日本会議が主導する「美しい日本の憲法をつくる国民の会」の主催の集会が、11月10日に、日本武道館で開かれた。安倍晋三首相が、「21世紀にふさわしい憲法を追求するときが来ている」とのビデオメッセージを寄せた。美しい日本の憲法とは、あの「自民党憲法改正案」(以下、改正案)なのだろう。美しい国にふさわしい憲法をと言うが、改正案ほど醜悪なものはない。子どもの作文以下だ。子どもの作文には、素直な感動がある。改正案は感動どころか、邪悪なにおいがする。近代市民社会の歴史やその歴史が積み上げてきた哲学や理念を理解していない、のではなく、ねじ曲げている。論争にもなり得ない。だからこそ、哲学や理念では勝てない彼らの主張する改正案なのだろう。
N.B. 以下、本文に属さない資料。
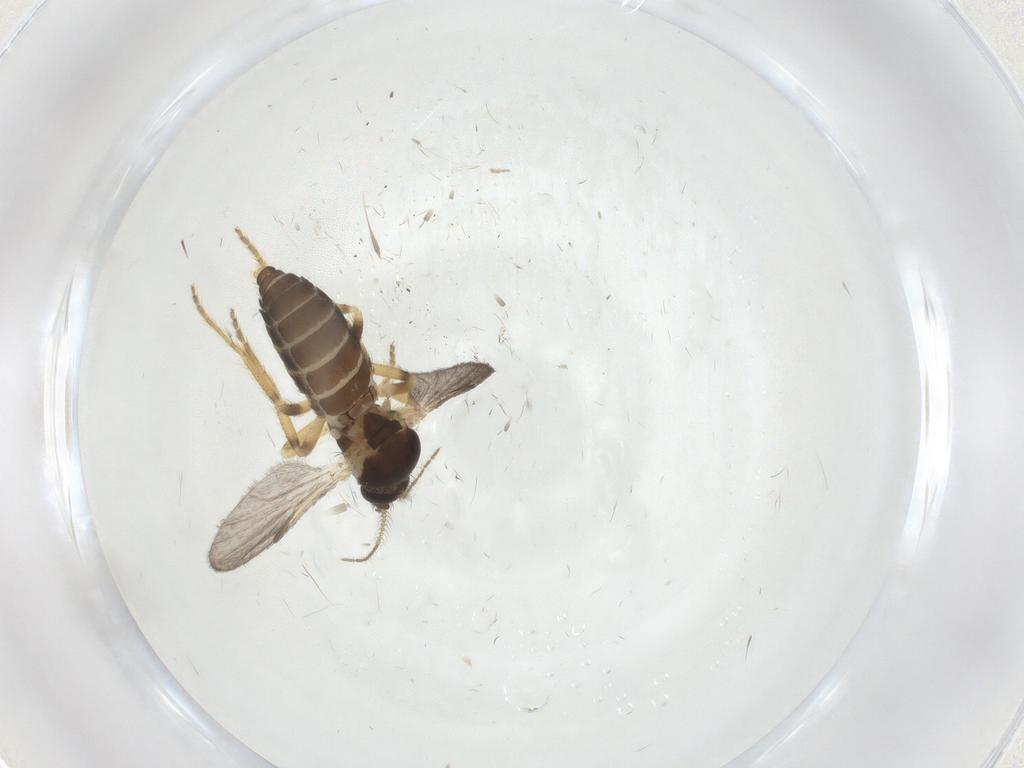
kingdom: Animalia
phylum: Arthropoda
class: Insecta
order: Diptera
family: Ceratopogonidae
「戦争法」が成立して、「平和のための新9条論」がいろいろな人の間から浮上してきた。東京新聞は「こちら特報部」で取り上げ、「戦後日本が平和国家のあるべき姿として受け入れてきた『専守防衛の自衛隊』を明確に位置づける。解釈でも明文でも、安倍流の改憲を許さないための新9条である」と書いた。しかし、私の周りではあまり評判が良くない。新9条をとの声は、改憲派を利するという感覚だろうか。それとも、護憲はあくまでも護憲との感覚だろうか。2008年に平和フォーラムは、「9条に命を吹き込む」として、自衛隊を「国土警備隊、平和待機隊、災害救助隊」に再編する「平和基本法」を高文研から上梓し、自衛隊をどう考えるか提起したが、議論は深まらなかった。「自衛隊を合憲とするのか」との声もあがった。しかし、「戦争法」反対の闘いの中での主張は、「自衛隊の海外派遣は許せない」「集団的自衛権行使は許せない」であって、「非武装中立」とか「自衛隊は違憲」との従来の主張は、私が聞く限りはなかった。

さあ、どう考えるのか。私は、今は新9条を議論する時期ではないと考える。やるべきは「自衛隊を戦場に送らない」「戦争法廃案」である。その中で、9条の問題に絞るのではなく、現実の足下の課題を見極めた上で、日本社会を俯瞰し、そのあり方を議論すべきだ。貧困と格差は、私たちの社会を土台から腐らせている。過去最大約5兆円の防衛費の余裕が日本にあるのか。「経済成長」のみに拘泥することなく、人間としての豊かさとは何か、一人ひとりの安全とは何かを、真剣に議論しなくてはならない。